Roel Nusse, PhD, also at Stanford, first identified Wnt proteins and found a way to purify the Wnt3a protein, giving Drs. Leucht and Helms the opportunity to use it in their study. The doctors were not surprised to find that adding Wnt protein to a variety of bone injuries and implants resulted in exuberant bone formation and osseointegration.
Fountain of youth
Encouraged by these data, Dr. Leucht and his research team established multiple animal models in which they tested the safety and efficacy of the protein. Dr. Leucht believes that Wnt3a protein might be an alternative to BMP with fewer side effects, and have the ability to “rejuvenate” bone graft to osteogenic levels similar to those of young patients.
“Another advantage of this approach is that the incubation in the ex vivo environment results in no measurable carryover of Wnt protein into the host. Therefore, side effects are less likely to happen.”
The OREF grant, coupled with a grant awarded to Dr. Helms by the California Institute of Regenerative Medicine, has enabled Dr. Leucht to design preclinical trials for applying Wnt3a protein in spinal fusion and avascular necrosis of the femoral head.

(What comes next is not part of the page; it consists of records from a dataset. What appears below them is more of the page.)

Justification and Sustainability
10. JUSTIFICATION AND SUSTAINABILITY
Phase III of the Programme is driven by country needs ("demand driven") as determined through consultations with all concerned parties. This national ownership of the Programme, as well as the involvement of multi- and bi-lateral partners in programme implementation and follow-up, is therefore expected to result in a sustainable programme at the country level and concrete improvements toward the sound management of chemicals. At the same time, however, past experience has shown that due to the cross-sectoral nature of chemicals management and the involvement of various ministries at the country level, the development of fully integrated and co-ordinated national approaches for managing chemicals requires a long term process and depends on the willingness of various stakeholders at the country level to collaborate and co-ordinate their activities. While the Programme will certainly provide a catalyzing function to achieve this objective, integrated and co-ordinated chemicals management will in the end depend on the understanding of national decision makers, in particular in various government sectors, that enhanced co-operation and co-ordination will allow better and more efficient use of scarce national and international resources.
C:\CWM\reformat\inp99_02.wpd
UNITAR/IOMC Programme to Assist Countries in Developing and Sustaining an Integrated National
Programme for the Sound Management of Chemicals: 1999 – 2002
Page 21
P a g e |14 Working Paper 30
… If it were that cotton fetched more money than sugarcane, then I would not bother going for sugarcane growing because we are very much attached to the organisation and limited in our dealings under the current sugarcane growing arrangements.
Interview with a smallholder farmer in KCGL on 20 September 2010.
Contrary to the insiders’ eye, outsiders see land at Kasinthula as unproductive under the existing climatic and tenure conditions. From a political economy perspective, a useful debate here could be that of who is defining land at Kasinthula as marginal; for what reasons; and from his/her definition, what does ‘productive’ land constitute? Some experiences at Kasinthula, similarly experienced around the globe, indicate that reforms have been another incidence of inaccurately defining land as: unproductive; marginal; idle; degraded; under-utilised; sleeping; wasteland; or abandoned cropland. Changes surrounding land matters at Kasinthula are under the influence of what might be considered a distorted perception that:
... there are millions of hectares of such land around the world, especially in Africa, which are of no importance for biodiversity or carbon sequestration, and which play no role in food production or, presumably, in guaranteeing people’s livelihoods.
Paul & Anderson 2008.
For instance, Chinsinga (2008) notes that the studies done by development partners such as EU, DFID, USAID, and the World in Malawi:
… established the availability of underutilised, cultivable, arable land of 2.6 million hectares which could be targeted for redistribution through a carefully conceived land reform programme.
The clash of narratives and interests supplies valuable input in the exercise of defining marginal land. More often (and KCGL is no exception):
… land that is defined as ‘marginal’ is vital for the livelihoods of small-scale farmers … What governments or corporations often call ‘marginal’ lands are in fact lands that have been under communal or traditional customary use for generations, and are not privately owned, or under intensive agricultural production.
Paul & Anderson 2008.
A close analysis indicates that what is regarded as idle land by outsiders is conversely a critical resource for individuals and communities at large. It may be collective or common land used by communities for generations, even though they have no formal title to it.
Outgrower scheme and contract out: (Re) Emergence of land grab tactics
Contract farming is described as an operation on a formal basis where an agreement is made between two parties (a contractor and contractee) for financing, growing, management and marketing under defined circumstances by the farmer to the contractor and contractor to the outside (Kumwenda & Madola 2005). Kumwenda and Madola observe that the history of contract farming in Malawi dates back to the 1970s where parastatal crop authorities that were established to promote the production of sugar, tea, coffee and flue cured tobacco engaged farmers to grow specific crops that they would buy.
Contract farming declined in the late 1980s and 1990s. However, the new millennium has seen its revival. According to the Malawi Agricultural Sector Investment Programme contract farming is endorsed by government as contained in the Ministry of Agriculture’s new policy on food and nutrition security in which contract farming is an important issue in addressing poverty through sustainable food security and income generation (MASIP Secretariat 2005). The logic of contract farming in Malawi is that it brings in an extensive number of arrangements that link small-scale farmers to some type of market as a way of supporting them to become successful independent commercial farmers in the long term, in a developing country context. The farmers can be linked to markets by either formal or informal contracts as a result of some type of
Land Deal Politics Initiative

“Extramural funding is limited, so it’s opportunities like those offered by OREF that allow new clinician scientists like me to explore research ideas and obtain preliminary data, which will help in obtaining future NIH funding. I cannot express how thankful I am to OREF and its donors for the opportunities they have provided me the last few years.”
About Dr. Leucht
Born in Germany, where he completed medical school at Ruhr University in Bochum and an orthopaedic trauma residency at the Johann Wolfgang Goethe University in Frankfurt, Dr. Leucht came to the United States in 2004 when he was offered a postdoctoral fellowship with Dr. Helms at Stanford School of Medicine. He completed a clinical fellowship in orthopaedic traumatology at Stanford and decided to continue his career as a clinician scientist in the United States. He was chief resident at Stanford before graduating in 2014. Dr. Leucht is currently a clinician scientist at New York University Hospital for Joint Diseases. He has an orthopaedic trauma practice and runs his own laboratory with a research focus on bone regeneration.